Sans parler de décisions et choix, fort respectables en temps d’abondance mais qui en temps de pénurie laissent comme un goût amer. En juillet, une étude de la caisse nationale des affaires familiales pointait le manque de personnels dans les crèches. De fait, 10 000 professionnels manquent à l’appel. Conséquences très directes : plus de 9 500 places n’ont pas pu être attribuées. Sans parler des réductions des amplitudes horaires d’ouverture des structures. Alors que décrocher une place relève pour beaucoup du parcours du combattant, le gouvernement décide d’en faire bénéficier, gratuitement et en priorité, les familles ukrainiennes déplacées en France. Pour quel motif puisque ces personnes ont vocation à rentrer en Ukraine.

En attendant, dans les caisses d’allocations familiales où les agents sont priés de faire plus (plus de prestations, nouvelles reformes à assimiler entre celle des APL, la déconjugalisation de l’AAH et le futur versement à la source) avec moins (moins de personnels), la situation devient explosive.

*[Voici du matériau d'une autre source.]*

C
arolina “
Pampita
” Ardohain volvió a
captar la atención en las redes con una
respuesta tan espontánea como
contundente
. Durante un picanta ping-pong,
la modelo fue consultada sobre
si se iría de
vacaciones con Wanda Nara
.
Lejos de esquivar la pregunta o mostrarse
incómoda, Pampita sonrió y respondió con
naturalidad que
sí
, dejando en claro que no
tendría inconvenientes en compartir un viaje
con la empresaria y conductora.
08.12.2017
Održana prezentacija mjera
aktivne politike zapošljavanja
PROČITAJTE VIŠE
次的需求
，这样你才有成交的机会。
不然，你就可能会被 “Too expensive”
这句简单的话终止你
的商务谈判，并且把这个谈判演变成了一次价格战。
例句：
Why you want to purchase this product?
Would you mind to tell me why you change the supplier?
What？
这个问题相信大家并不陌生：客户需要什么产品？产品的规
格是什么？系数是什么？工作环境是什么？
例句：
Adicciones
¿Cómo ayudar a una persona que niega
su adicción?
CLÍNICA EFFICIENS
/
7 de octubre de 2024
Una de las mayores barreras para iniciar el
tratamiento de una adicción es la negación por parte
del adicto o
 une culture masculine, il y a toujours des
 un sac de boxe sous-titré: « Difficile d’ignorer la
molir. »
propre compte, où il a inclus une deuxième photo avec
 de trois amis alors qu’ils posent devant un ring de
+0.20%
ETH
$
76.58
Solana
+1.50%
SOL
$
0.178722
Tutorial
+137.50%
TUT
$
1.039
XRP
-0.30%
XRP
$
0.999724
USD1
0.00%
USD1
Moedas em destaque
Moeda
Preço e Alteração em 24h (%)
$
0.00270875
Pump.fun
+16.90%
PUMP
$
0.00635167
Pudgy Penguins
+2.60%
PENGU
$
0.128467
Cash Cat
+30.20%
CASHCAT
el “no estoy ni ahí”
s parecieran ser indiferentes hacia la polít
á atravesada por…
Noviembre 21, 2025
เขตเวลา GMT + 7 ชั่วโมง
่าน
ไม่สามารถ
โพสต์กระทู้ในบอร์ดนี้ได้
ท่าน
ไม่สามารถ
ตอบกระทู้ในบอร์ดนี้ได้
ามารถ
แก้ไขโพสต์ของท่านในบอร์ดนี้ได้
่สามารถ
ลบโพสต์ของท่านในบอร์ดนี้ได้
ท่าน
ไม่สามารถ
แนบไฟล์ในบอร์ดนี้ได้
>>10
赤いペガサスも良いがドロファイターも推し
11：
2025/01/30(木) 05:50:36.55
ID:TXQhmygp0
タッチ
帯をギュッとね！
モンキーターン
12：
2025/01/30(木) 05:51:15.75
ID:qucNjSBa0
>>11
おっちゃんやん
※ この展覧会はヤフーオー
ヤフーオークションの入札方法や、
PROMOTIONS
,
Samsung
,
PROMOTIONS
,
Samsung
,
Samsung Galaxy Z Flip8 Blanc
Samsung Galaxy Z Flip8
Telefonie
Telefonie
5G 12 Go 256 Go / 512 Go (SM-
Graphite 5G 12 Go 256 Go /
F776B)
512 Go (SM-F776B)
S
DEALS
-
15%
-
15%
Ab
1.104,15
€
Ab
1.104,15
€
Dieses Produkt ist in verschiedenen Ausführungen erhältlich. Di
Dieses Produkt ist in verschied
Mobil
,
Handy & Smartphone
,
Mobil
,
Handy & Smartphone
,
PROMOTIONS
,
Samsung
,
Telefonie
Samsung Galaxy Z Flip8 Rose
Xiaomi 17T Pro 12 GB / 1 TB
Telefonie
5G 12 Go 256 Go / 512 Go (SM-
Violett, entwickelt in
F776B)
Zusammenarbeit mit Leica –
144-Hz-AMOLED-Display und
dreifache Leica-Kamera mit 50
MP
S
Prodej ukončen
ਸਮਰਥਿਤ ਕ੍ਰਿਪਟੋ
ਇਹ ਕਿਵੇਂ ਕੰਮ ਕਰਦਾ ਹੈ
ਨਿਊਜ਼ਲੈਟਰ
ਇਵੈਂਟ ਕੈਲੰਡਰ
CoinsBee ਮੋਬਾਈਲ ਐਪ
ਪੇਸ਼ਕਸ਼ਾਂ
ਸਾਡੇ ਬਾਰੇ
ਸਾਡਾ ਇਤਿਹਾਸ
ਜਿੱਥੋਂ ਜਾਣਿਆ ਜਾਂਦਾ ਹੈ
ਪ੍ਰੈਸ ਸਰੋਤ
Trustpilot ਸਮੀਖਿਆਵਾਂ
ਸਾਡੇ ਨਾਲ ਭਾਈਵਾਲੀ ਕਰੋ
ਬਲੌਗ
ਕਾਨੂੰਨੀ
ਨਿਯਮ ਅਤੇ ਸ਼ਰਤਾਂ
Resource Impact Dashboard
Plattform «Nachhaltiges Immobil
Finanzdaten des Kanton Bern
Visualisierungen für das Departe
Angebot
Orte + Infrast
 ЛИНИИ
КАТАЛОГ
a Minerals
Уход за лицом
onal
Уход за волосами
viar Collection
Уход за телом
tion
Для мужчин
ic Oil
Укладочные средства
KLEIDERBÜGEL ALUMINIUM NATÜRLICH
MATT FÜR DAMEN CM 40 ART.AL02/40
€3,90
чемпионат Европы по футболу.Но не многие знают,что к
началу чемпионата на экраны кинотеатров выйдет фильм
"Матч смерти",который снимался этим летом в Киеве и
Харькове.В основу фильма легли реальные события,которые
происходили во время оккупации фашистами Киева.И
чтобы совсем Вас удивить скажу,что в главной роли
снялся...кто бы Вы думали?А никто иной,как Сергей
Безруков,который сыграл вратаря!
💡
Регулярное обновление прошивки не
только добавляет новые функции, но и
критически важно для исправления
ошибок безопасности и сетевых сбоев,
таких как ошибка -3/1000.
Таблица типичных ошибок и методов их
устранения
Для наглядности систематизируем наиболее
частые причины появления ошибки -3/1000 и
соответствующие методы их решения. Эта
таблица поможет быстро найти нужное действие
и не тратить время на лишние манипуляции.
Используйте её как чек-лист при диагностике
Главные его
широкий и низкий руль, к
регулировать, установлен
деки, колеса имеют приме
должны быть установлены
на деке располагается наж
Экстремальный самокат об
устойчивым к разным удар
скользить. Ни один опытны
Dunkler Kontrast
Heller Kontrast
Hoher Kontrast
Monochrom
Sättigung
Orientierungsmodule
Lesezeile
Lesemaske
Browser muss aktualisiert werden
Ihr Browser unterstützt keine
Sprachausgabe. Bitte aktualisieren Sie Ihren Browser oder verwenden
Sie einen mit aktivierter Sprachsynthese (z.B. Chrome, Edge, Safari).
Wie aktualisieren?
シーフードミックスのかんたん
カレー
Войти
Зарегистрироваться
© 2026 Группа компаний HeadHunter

« Les CAF ont toujours été le rempart de la paix sociale, c’est le dernier rempart vers rien. On a beau ouvrir toutes les prestations du monde, si on ne peut pas ouvrir ses droits, les gens pètent les plombs », souligne Thierry Faivre. « Soit les gens abandonnent, soit ils font un scandale. Dans le Sud ou dans les Alpes, c’est comme cela que ça marche. Mais derrière, ça peut flamber très rapidement ».

Depuis des années, les agressions se multiplient aux guichets comme on l’a encore vu cet été à Amiens. Des agences ferment leurs portes. Momentanément pour tenter de rattraper leur retard dans le traitement des dossiers comme dans la Drôme en juin dernier. D’autres ne reçoivent que sur rendez-vous comme à Vénissieux depuis 2019.